INSTRUCTIONS FOR THE TASK
Look for the line with "menawarkan nilai gizi yang bahkan mengungguli"; please transcribe it and every later line in the entries exactly, up to the end, leaving pictures out.

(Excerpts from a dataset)
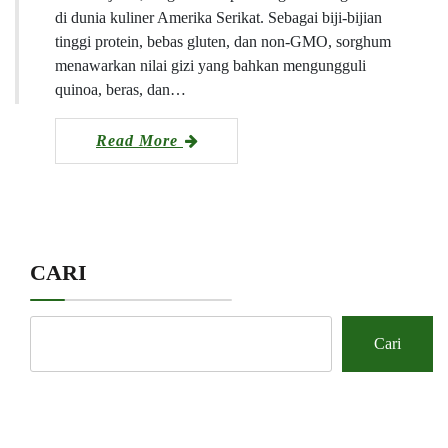
di dunia kuliner Amerika Serikat. Sebagai biji-bijian
tinggi protein, bebas gluten, dan non-GMO, sorghum
menawarkan nilai gizi yang bahkan mengungguli
quinoa, beras, dan…
Read More
CARI
Cari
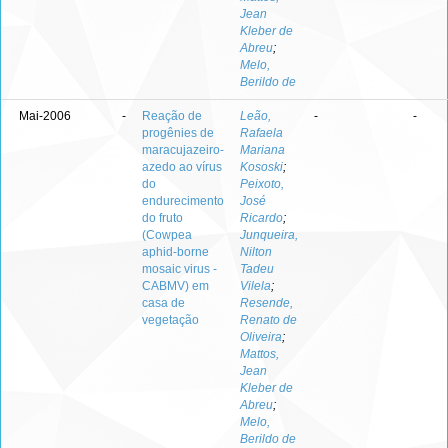
Jean
Kleber de
Abreu
;
Melo,
Berildo de
Mai-2006
-
Reação de
Leão,
-
-
progênies de
Rafaela
maracujazeiro-
Mariana
azedo ao vírus
Kososki
;
do
Peixoto,
endurecimento
José
do fruto
Ricardo
;
(Cowpea
Junqueira,
aphid-borne
Nilton
mosaic virus -
Tadeu
CABMV) em
Vilela
;
casa de
Resende,
vegetação
Renato de
Oliveira
;
Mattos,
Jean
Kleber de
Abreu
;
Melo,
Berildo de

EXERCISE RESPONSE
menawarkan nilai gizi yang bahkan mengungguli
quinoa, beras, dan…
Read More
CARI
Cari
Jean
Kleber de
Abreu
;
Melo,
Berildo de
Mai-2006
-
Reação de
Leão,
-
-
progênies de
Rafaela
maracujazeiro-
Mariana
azedo ao vírus
Kososki
;
do
Peixoto,
endurecimento
José
do fruto
Ricardo
;
(Cowpea
Junqueira,
aphid-borne
Nilton
mosaic virus -
Tadeu
CABMV) em
Vilela
;
casa de
Resende,
vegetação
Renato de
Oliveira
;
Mattos,
Jean
Kleber de
Abreu
;
Melo,
Berildo de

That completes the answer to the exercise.